[TEXT SHOWN]:
•••

American Scientist

To the Editors:

In the article "Breeding Better Buildings" by Rafal Kicinger and Tomasz Arciszewski (November-December), I was struck by a caption encouraging "modern-day architects" to learn from nature. Perhaps modern-day architects could also do well by looking back a generation or two to see what nature revealed to those builders.

I offer a bit of architectural history. The 1930s Johnson Wax Building in Racine, Wisconsin, owes perhaps its very existence to nature-inspired architecture. Frank Lloyd Wright designed a great multistory open space with its ceiling supported by tall cylindrical columns. Although seemingly tubular, the exterior of these columns is not load bearing but only a sheath around a cylindrical web-like skeleton. The inspiration for the internal construction of these columns was the skeleton of the giant saguaro cactus. This design is very strong, highly resistant to compression and even lighter in weight than a continuous tube. The fundamental repeat unit also bears a striking resemblance to the diagonal cross-braces discussed by Drs. Kicinger and Arciszewski, but nature had invented it first.

Jared L. Rifkin
Queens College
The City University of New York

Drs. Kicinger and Arciszewski respond:

The examples Dr. Rifkin provides illustrate very well how engineers and architects have previously used the inspiration from nature on several levels.

The first type of inspiration is visual, based on imitating nature's shapes and patterns in engineering designs. A second type of inspiration is conceptual,  based on understanding nature's principles and applying them in the design process. These two levels of inspiration have been used by engineers and architects for many years, and we are aware of this fact.

•••

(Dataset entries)
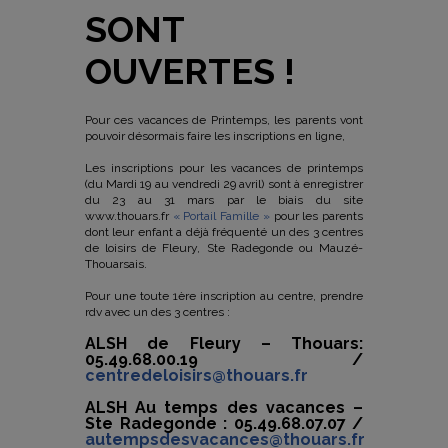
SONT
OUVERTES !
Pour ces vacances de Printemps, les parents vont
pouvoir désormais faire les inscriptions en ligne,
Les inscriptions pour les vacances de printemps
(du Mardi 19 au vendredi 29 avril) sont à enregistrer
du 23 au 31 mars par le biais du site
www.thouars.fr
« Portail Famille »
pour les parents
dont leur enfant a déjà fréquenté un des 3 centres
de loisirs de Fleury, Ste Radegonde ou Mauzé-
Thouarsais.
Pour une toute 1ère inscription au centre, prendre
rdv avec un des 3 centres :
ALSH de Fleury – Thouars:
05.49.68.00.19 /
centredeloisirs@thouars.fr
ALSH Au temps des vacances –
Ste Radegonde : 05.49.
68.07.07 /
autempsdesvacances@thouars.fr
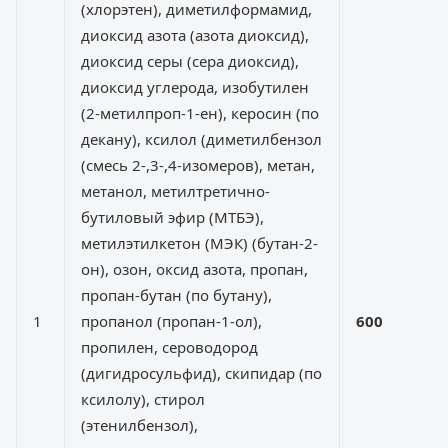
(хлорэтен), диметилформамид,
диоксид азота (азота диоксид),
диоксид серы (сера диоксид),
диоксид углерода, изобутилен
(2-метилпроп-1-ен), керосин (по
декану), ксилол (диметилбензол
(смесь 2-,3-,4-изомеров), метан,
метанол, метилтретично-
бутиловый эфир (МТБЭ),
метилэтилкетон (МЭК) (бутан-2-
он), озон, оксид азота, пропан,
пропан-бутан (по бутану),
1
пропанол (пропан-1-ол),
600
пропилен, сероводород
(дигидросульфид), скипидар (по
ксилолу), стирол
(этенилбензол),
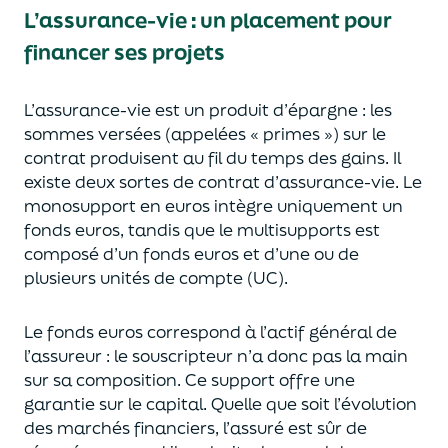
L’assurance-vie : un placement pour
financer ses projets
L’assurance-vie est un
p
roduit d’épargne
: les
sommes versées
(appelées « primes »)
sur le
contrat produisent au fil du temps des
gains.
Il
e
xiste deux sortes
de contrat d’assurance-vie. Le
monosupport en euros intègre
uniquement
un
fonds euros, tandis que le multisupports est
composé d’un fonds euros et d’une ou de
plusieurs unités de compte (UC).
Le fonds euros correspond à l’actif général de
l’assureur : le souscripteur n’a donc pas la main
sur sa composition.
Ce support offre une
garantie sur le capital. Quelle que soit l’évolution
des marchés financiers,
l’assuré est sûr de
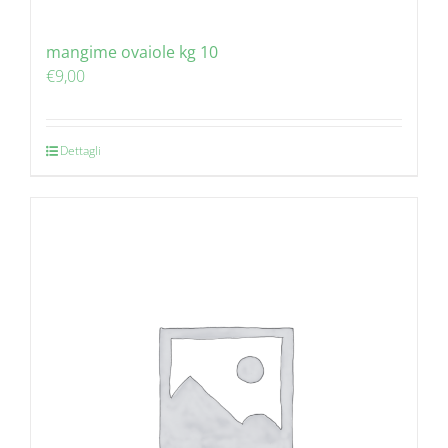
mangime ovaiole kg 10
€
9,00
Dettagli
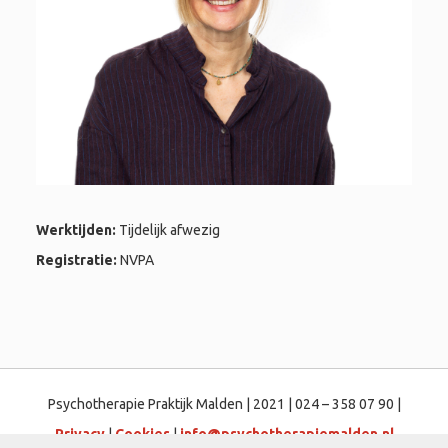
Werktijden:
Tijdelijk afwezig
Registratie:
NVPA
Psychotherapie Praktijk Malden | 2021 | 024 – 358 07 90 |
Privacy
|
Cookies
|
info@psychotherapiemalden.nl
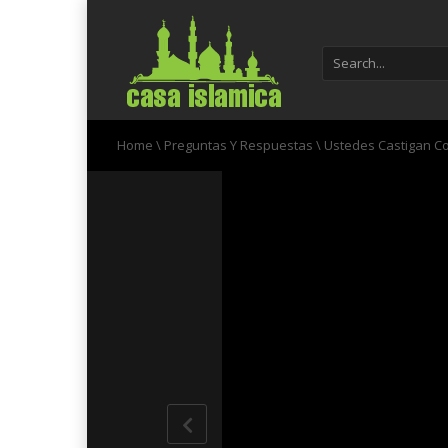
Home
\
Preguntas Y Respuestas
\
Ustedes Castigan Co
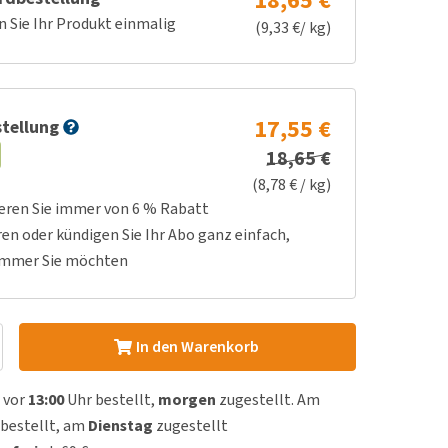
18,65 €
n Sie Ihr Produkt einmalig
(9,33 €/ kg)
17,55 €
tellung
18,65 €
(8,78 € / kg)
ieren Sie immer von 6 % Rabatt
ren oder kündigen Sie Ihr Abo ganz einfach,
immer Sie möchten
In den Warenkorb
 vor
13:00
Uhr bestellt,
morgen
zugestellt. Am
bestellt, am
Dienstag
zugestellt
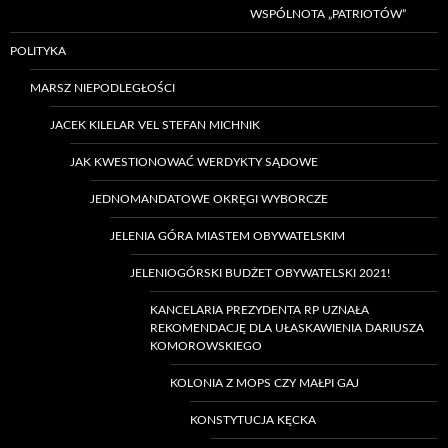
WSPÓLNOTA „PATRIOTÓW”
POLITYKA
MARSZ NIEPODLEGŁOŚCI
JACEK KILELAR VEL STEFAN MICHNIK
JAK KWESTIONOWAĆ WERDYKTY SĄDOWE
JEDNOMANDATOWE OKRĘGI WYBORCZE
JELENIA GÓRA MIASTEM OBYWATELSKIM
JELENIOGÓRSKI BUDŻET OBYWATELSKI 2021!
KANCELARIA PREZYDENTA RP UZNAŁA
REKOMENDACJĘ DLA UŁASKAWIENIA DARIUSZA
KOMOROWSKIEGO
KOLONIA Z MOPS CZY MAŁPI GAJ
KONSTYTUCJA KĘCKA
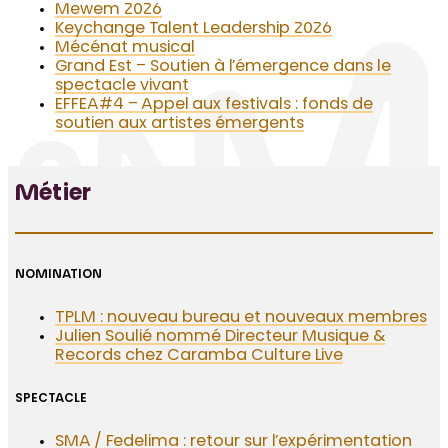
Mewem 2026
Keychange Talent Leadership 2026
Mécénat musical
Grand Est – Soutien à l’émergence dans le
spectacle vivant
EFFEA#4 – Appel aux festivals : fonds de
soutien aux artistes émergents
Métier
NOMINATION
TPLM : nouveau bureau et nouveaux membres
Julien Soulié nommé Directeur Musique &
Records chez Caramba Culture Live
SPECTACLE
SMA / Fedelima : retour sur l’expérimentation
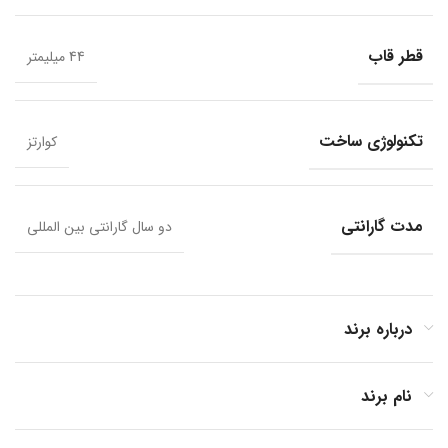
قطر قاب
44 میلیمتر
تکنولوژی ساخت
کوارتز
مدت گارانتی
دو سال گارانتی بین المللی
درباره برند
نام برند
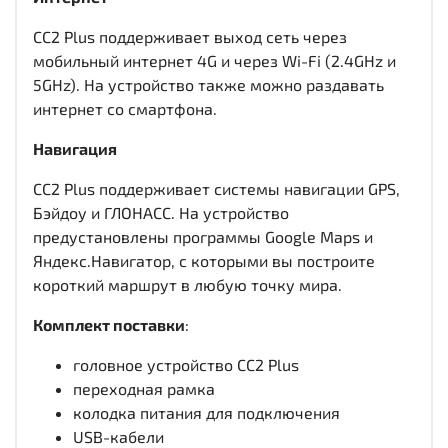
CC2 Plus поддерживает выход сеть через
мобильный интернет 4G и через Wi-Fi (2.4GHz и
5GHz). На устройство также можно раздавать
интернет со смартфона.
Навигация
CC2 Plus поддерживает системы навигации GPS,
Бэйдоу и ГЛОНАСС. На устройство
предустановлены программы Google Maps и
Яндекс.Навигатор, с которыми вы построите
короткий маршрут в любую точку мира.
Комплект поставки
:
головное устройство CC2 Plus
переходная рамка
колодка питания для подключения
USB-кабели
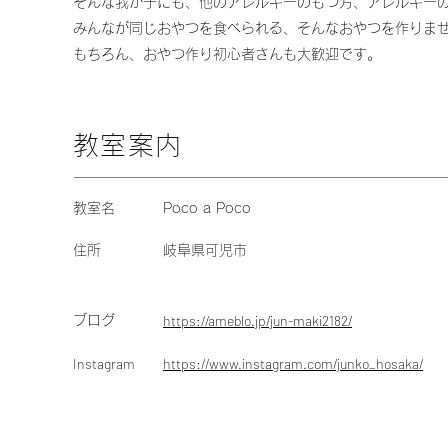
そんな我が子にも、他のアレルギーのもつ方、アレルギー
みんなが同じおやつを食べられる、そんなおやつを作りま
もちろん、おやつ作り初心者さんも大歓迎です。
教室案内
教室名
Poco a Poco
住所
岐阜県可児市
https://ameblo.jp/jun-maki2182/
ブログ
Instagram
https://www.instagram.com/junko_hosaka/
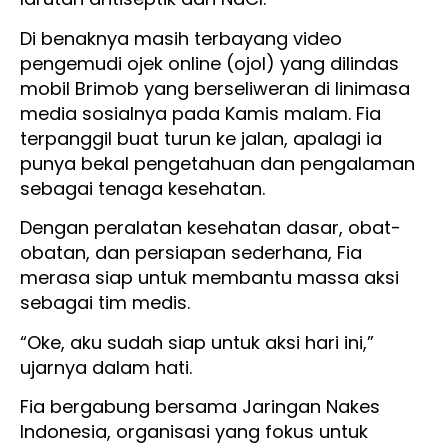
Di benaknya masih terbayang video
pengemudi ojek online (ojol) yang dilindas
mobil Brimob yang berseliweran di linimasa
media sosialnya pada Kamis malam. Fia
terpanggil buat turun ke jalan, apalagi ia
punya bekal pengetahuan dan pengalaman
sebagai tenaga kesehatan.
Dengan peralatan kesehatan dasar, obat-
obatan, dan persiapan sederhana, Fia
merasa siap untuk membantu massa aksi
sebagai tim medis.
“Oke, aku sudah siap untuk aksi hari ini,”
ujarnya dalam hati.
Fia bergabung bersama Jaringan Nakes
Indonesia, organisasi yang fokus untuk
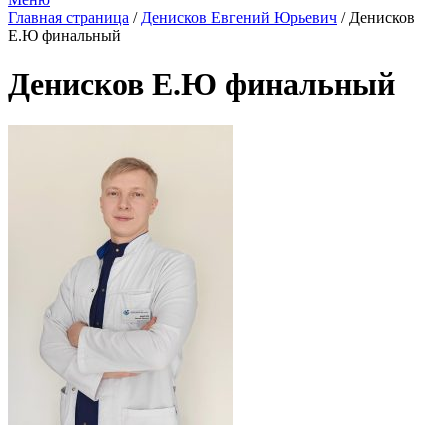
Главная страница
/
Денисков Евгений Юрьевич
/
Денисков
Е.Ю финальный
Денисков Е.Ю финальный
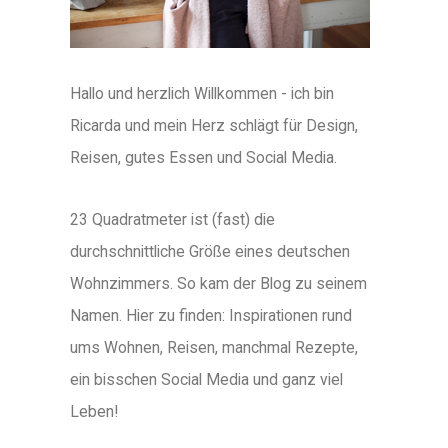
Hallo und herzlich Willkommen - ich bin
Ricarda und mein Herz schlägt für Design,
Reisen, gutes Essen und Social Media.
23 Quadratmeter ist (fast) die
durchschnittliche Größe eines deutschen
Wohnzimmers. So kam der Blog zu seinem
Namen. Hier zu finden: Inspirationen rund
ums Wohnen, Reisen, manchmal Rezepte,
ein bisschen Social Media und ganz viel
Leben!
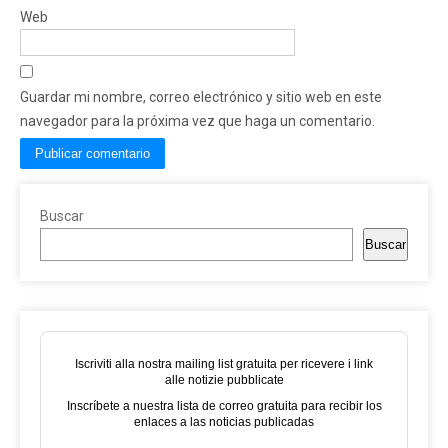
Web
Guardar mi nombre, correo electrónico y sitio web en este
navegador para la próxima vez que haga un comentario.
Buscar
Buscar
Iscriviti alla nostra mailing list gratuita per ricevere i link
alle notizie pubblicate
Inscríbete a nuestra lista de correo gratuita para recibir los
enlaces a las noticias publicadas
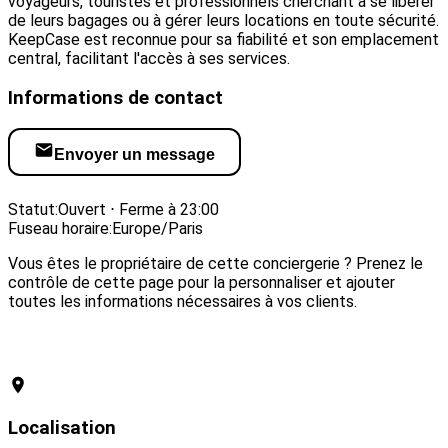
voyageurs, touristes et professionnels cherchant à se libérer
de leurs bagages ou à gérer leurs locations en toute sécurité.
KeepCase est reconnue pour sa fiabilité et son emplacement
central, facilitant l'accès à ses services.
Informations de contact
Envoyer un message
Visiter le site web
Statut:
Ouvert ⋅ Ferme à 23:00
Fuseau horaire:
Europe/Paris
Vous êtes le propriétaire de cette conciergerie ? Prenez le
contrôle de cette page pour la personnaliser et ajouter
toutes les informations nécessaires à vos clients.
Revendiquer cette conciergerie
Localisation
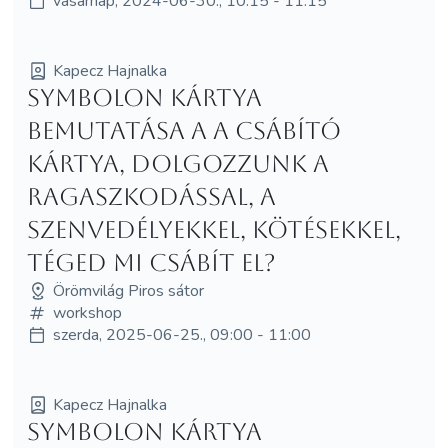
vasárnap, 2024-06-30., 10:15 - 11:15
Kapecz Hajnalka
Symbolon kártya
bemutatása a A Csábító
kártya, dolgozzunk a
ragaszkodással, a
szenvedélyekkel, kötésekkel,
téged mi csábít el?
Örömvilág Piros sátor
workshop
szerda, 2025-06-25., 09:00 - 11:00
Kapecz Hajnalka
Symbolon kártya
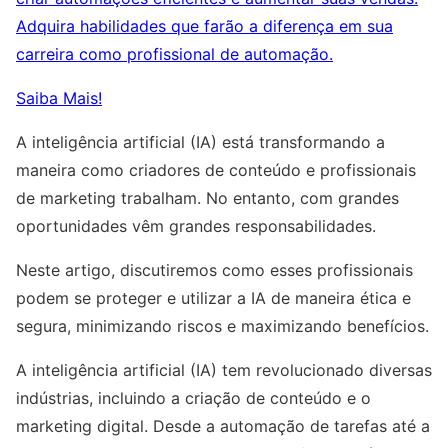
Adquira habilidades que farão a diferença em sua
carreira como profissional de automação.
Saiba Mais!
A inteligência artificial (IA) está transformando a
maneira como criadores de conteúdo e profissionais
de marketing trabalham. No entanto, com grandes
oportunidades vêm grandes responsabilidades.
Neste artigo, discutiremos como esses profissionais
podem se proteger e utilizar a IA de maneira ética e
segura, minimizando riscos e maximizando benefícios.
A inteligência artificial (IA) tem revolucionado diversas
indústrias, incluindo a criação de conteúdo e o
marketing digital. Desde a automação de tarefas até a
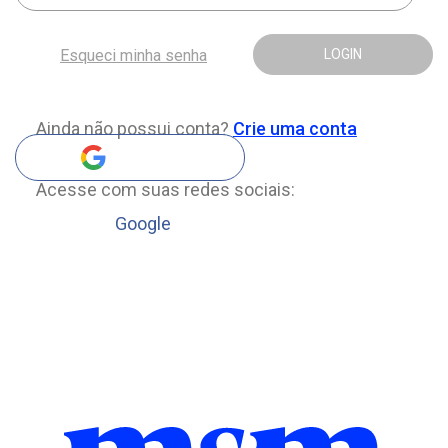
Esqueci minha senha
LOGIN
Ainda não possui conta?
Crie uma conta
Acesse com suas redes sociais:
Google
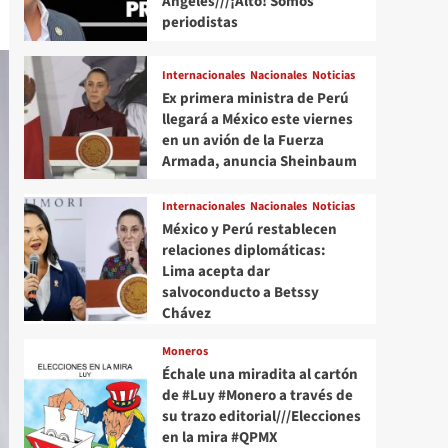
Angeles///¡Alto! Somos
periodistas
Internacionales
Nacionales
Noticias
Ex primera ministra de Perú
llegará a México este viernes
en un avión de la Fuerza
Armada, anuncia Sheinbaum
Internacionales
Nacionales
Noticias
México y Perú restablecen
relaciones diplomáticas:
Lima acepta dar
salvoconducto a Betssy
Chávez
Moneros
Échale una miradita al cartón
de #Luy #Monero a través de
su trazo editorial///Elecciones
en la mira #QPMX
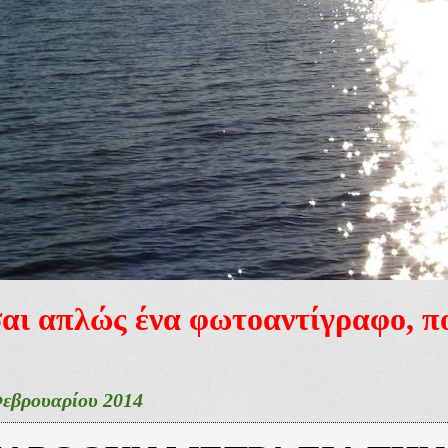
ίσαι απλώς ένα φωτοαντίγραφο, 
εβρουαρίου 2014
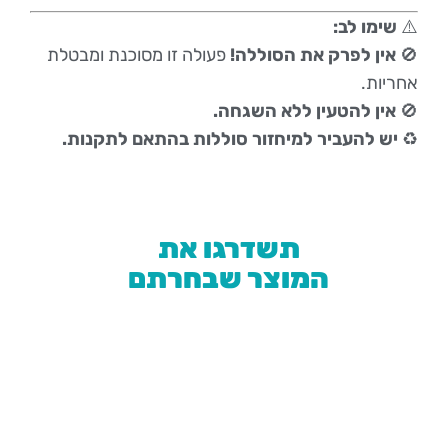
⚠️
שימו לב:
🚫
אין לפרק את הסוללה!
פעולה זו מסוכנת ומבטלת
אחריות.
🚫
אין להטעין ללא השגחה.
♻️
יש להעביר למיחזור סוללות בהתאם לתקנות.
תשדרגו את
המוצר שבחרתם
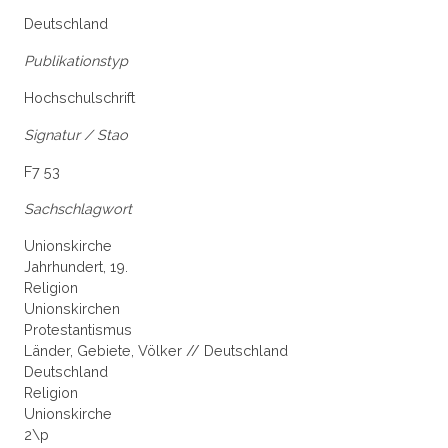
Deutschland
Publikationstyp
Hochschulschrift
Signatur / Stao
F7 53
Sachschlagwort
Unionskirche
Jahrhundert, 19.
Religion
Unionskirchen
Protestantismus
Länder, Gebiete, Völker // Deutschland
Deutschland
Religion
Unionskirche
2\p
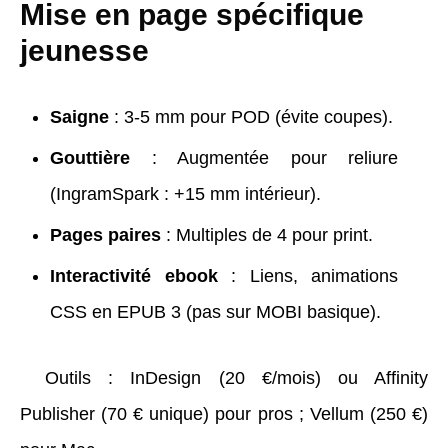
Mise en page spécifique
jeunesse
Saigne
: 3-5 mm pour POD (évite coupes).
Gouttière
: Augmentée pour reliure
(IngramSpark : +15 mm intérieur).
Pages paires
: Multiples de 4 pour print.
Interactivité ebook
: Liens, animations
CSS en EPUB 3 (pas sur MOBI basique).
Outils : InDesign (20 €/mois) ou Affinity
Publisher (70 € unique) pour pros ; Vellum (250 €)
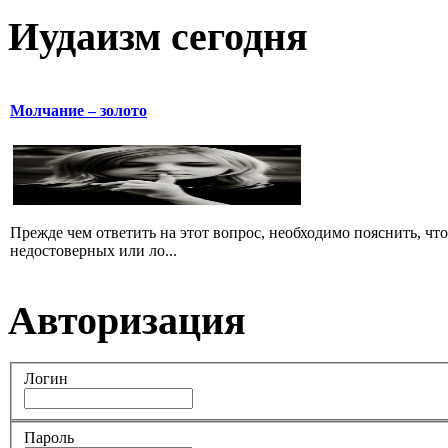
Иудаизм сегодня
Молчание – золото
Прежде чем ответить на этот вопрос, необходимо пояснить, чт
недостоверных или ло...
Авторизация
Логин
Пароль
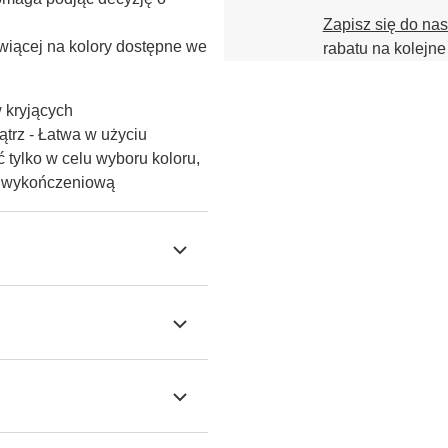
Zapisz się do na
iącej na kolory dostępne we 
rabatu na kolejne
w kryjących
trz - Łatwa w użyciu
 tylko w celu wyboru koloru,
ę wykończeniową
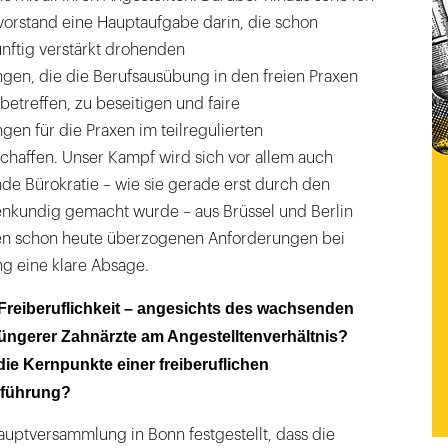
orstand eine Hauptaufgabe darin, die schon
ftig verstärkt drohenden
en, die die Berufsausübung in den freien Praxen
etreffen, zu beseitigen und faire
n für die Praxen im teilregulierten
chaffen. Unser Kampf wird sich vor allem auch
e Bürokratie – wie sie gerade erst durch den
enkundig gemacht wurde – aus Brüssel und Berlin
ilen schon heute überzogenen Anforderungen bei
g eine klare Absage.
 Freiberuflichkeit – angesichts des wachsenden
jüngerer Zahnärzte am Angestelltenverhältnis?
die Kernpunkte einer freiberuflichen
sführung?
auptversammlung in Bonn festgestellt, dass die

•••

[TASK INSTRUCTIONS]: In the text on nature-inspired architecture, what inspired the internal construction of the Johnson Wax Building's columns? This material comes from a separate source.

[ANSWER BOX]: The skeleton of the giant saguaro cactus.